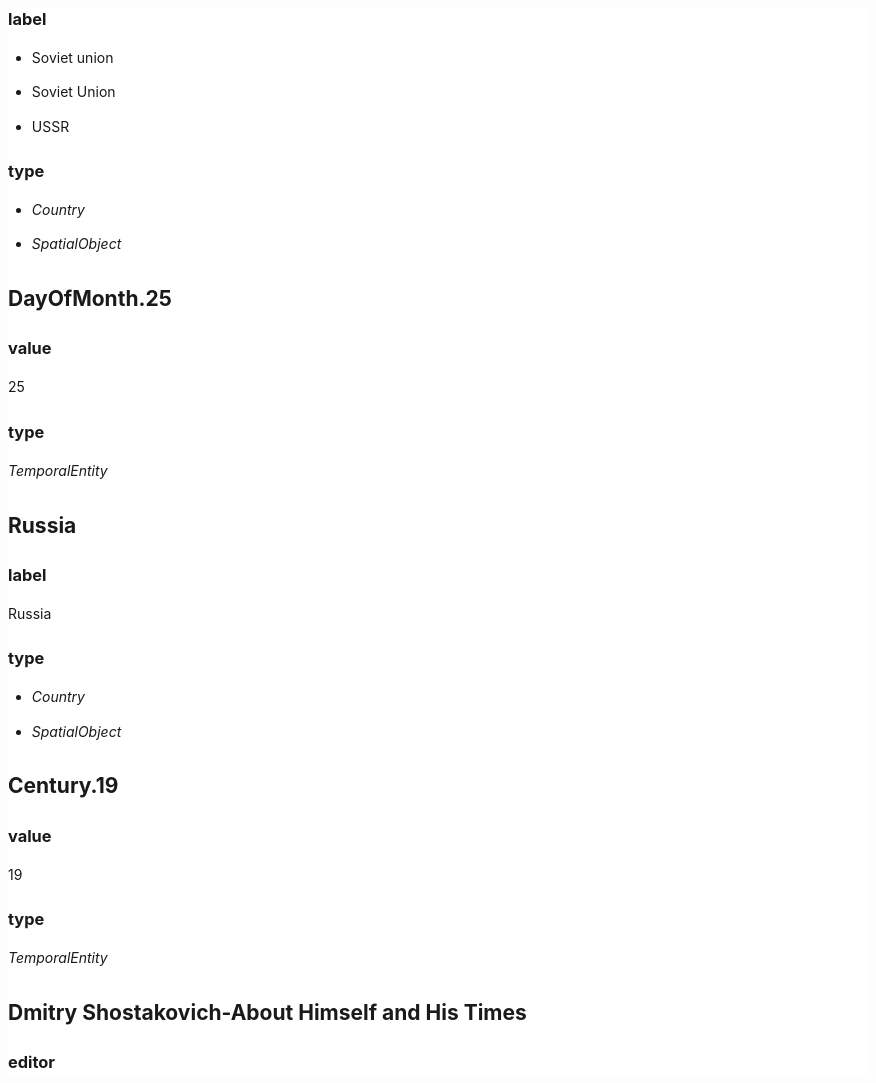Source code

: ### label

 - Soviet union

 - Soviet Union

 - USSR

### type

 - *Country*

 - *SpatialObject*

## DayOfMonth.25

### value


25

### type


*TemporalEntity*

## Russia

### label


Russia

### type

 - *Country*

 - *SpatialObject*

## Century.19

### value


19

### type


*TemporalEntity*

## Dmitry Shostakovich-About Himself and His Times

### editor
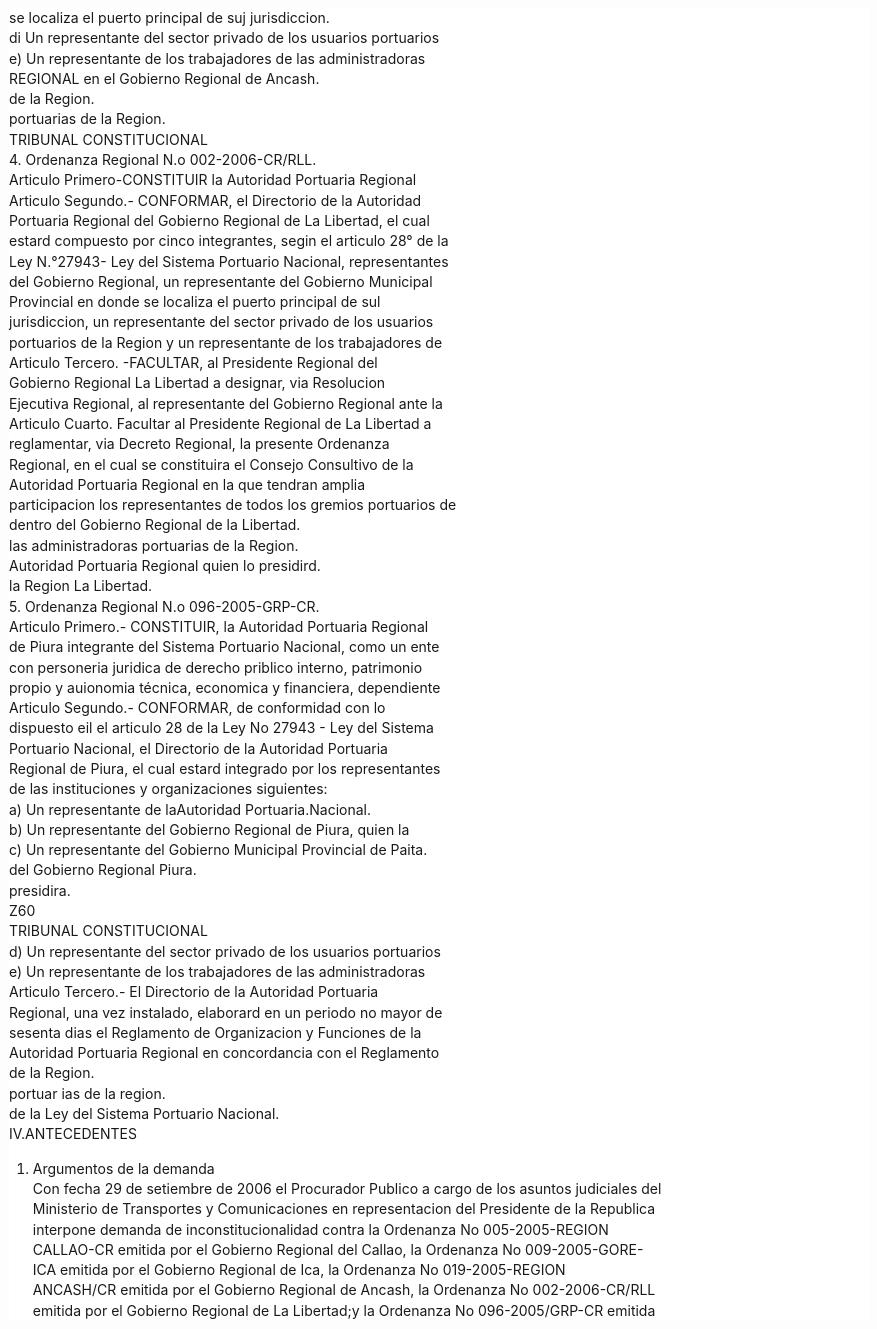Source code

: se localiza el puerto principal de suj jurisdiccion.  
di Un representante del sector privado de los usuarios portuarios  
e) Un representante de los trabajadores de las administradoras  
REGIONAL en el Gobierno Regional de Ancash.  
de la Region.  
portuarias de la Region.  
TRIBUNAL CONSTITUCIONAL  
4. Ordenanza Regional N.o 002-2006-CR/RLL.  
Articulo Primero-CONSTITUIR la Autoridad Portuaria Regional  
Articulo Segundo.- CONFORMAR, el Directorio de la Autoridad  
Portuaria Regional del Gobierno Regional de La Libertad, el cual  
estard compuesto por cinco integrantes, segin el articulo 28° de la  
Ley N.°27943- Ley del Sistema Portuario Nacional, representantes  
del Gobierno Regional, un representante del Gobierno Municipal  
Provincial en donde se localiza el puerto principal de sul  
jurisdiccion, un representante del sector privado de los usuarios  
portuarios de la Region y un representante de los trabajadores de  
Articulo Tercero. -FACULTAR, al Presidente Regional del  
Gobierno Regional La Libertad a designar, via Resolucion  
Ejecutiva Regional, al representante del Gobierno Regional ante la  
Articulo Cuarto. Facultar al Presidente Regional de La Libertad a  
reglamentar, via Decreto Regional, la presente Ordenanza  
Regional, en el cual se constituira el Consejo Consultivo de la  
Autoridad Portuaria Regional en la que tendran amplia  
participacion los representantes de todos los gremios portuarios de  
dentro del Gobierno Regional de la Libertad.  
las administradoras portuarias de la Region.  
Autoridad Portuaria Regional quien lo presidird.  
la Region La Libertad.  
5. Ordenanza Regional N.o 096-2005-GRP-CR.  
Articulo Primero.- CONSTITUIR, la Autoridad Portuaria Regional  
de Piura integrante del Sistema Portuario Nacional, como un ente  
con personeria juridica de derecho priblico interno, patrimonio  
propio y auionomia técnica, economica y financiera, dependiente  
Articulo Segundo.- CONFORMAR, de conformidad con lo  
dispuesto eil el articulo 28 de la Ley No 27943 - Ley del Sistema  
Portuario Nacional, el Directorio de la Autoridad Portuaria  
Regional de Piura, el cual estard integrado por los representantes  
de las instituciones y organizaciones siguientes:  
a) Un representante de laAutoridad Portuaria.Nacional.  
b) Un representante del Gobierno Regional de Piura, quien la  
c) Un representante del Gobierno Municipal Provincial de Paita.  
del Gobierno Regional Piura.  
presidira.  
Z60  
TRIBUNAL CONSTITUCIONAL  
d) Un representante del sector privado de los usuarios portuarios  
e) Un representante de los trabajadores de las administradoras  
Articulo Tercero.- El Directorio de la Autoridad Portuaria  
Regional, una vez instalado, elaborard en un periodo no mayor de  
sesenta dias el Reglamento de Organizacion y Funciones de la  
Autoridad Portuaria Regional en concordancia con el Reglamento  
de la Region.  
portuar ias de la region.  
de la Ley del Sistema Portuario Nacional.  
IV.ANTECEDENTES  
1. Argumentos de la demanda  
Con fecha 29 de setiembre de 2006 el Procurador Publico a cargo de los asuntos judiciales del  
Ministerio de Transportes y Comunicaciones en representacion del Presidente de la Republica  
interpone demanda de inconstitucionalidad contra la Ordenanza No 005-2005-REGION  
CALLAO-CR emitida por el Gobierno Regional del Callao, la Ordenanza No 009-2005-GORE-  
ICA emitida por el Gobierno Regional de Ica, la Ordenanza No 019-2005-REGION  
ANCASH/CR emitida por el Gobierno Regional de Ancash, la Ordenanza No 002-2006-CR/RLL  
emitida por el Gobierno Regional de La Libertad;y la Ordenanza No 096-2005/GRP-CR emitida  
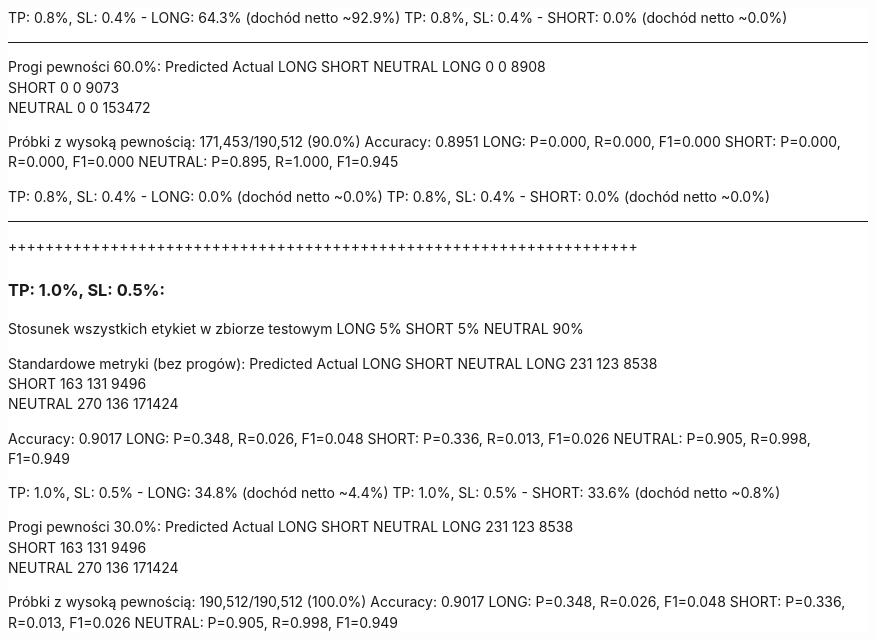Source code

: TP: 0.8%, SL: 0.4% - LONG: 64.3% (dochód netto ~92.9%)
TP: 0.8%, SL: 0.4% - SHORT: 0.0% (dochód netto ~0.0%)

--------------------------------------------------------------------

Progi pewności 60.0%:
Predicted
Actual    LONG  SHORT  NEUTRAL
LONG      0      0      8908  
SHORT     0      0      9073  
NEUTRAL   0      0      153472

Próbki z wysoką pewnością: 171,453/190,512 (90.0%)
Accuracy: 0.8951
LONG: P=0.000, R=0.000, F1=0.000
SHORT: P=0.000, R=0.000, F1=0.000
NEUTRAL: P=0.895, R=1.000, F1=0.945

TP: 0.8%, SL: 0.4% - LONG: 0.0% (dochód netto ~0.0%)
TP: 0.8%, SL: 0.4% - SHORT: 0.0% (dochód netto ~0.0%)

--------------------------------------------------------------------

++++++++++++++++++++++++++++++++++++++++++++++++++++++++++++++++++++

### TP: 1.0%, SL: 0.5%:
Stosunek wszystkich etykiet w zbiorze testowym
LONG 5%
SHORT 5%
NEUTRAL 90%

Standardowe metryki (bez progów):
Predicted
Actual    LONG  SHORT  NEUTRAL
LONG      231    123    8538  
SHORT     163    131    9496  
NEUTRAL   270    136    171424

Accuracy: 0.9017
LONG: P=0.348, R=0.026, F1=0.048
SHORT: P=0.336, R=0.013, F1=0.026
NEUTRAL: P=0.905, R=0.998, F1=0.949

TP: 1.0%, SL: 0.5% - LONG: 34.8% (dochód netto ~4.4%)
TP: 1.0%, SL: 0.5% - SHORT: 33.6% (dochód netto ~0.8%)

Progi pewności 30.0%:
Predicted
Actual    LONG  SHORT  NEUTRAL
LONG      231    123    8538  
SHORT     163    131    9496  
NEUTRAL   270    136    171424

Próbki z wysoką pewnością: 190,512/190,512 (100.0%)
Accuracy: 0.9017
LONG: P=0.348, R=0.026, F1=0.048
SHORT: P=0.336, R=0.013, F1=0.026
NEUTRAL: P=0.905, R=0.998, F1=0.949
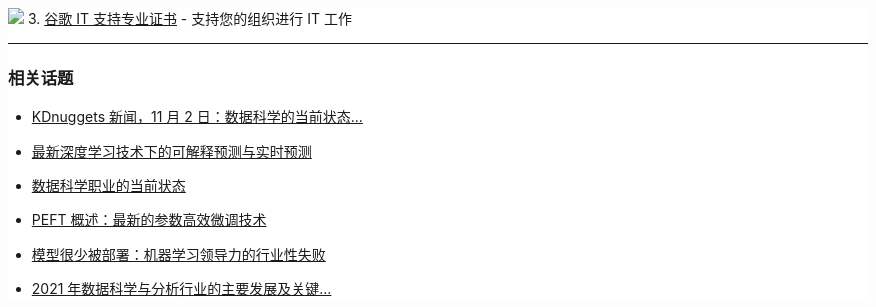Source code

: ![](../Images/0244c01ba9267c002ef39d4907e0b8fb.png) 3\. [谷歌 IT 支持专业证书](https://www.kdnuggets.com/google-itsupport) - 支持您的组织进行 IT 工作

* * *

### 相关话题

+   [KDnuggets 新闻，11 月 2 日：数据科学的当前状态…](https://www.kdnuggets.com/2022/n43.html)

+   [最新深度学习技术下的可解释预测与实时预测](https://www.kdnuggets.com/2021/12/sota-explainable-forecasting-and-nowcasting.html)

+   [数据科学职业的当前状态](https://www.kdnuggets.com/2022/10/current-state-data-science-careers.html)

+   [PEFT 概述：最新的参数高效微调技术](https://www.kdnuggets.com/overview-of-peft-stateoftheart-parameterefficient-finetuning)

+   [模型很少被部署：机器学习领导力的行业性失败](https://www.kdnuggets.com/2022/01/models-rarely-deployed-industrywide-failure-machine-learning-leadership.html)

+   [2021 年数据科学与分析行业的主要发展及关键…](https://www.kdnuggets.com/2021/12/developments-predictions-data-science-analytics-industry.html)
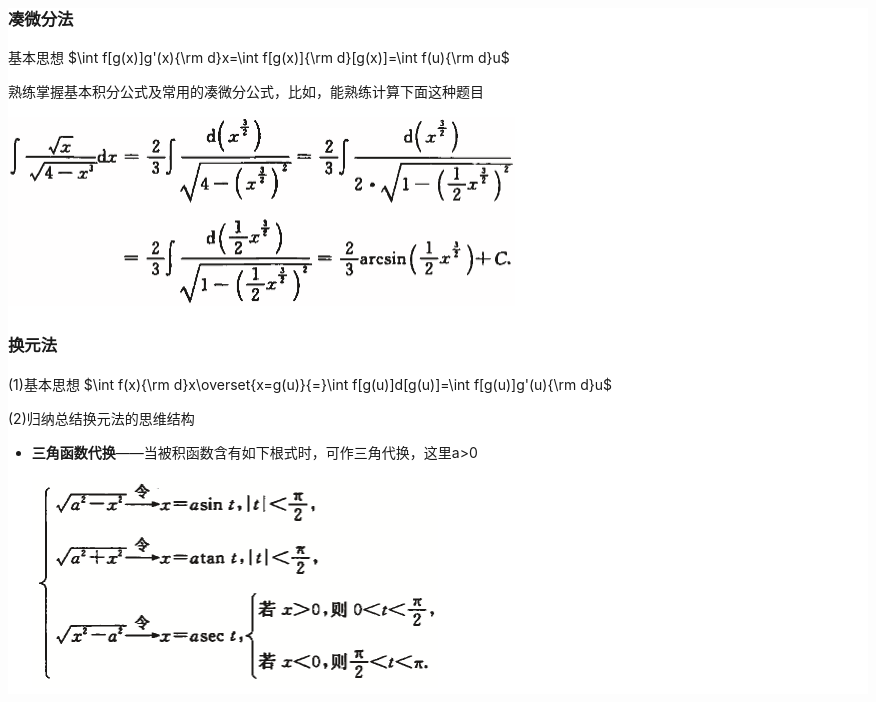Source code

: ### 凑微分法

基本思想 $\int f[g(x)]g'(x){\rm d}x=\int f[g(x)]{\rm d}[g(x)]=\int f(u){\rm d}u$ 

熟练掌握基本积分公式及常用的凑微分公式，比如，能熟练计算下面这种题目

<img src="assets/7.一元函数积分学的概念与计算.assets/image-20220808211626277.png" alt="image-20220808211626277" style="zoom:50%;" />

### 换元法

(1)基本思想 $\int f(x){\rm d}x\overset{x=g(u)}{=}\int f[g(u)]d[g(u)]=\int f[g(u)]g'(u){\rm d}u$ 

(2)归纳总结换元法的思维结构

- **三角函数代换**——当被积函数含有如下根式时，可作三角代换，这里a>0

	<img src="assets/7.一元函数积分学的概念与计算.assets/image-20220808212118281.png" alt="image-20220808212118281" style="zoom:50%;" />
^^^^^^^^^^^^^^^^
THE PROBLEM: Which lines of the material contain the string "cual"? Gather every one of them, treating uppercase and lowercase as different.

SOLUTION FOR THIS EXERCISE:
Portuaria Regional del Gobierno Regional de La Libertad, el cual  
Regional, en el cual se constituira el Consejo Consultivo de la  
Regional de Piura, el cual estard integrado por los representantes  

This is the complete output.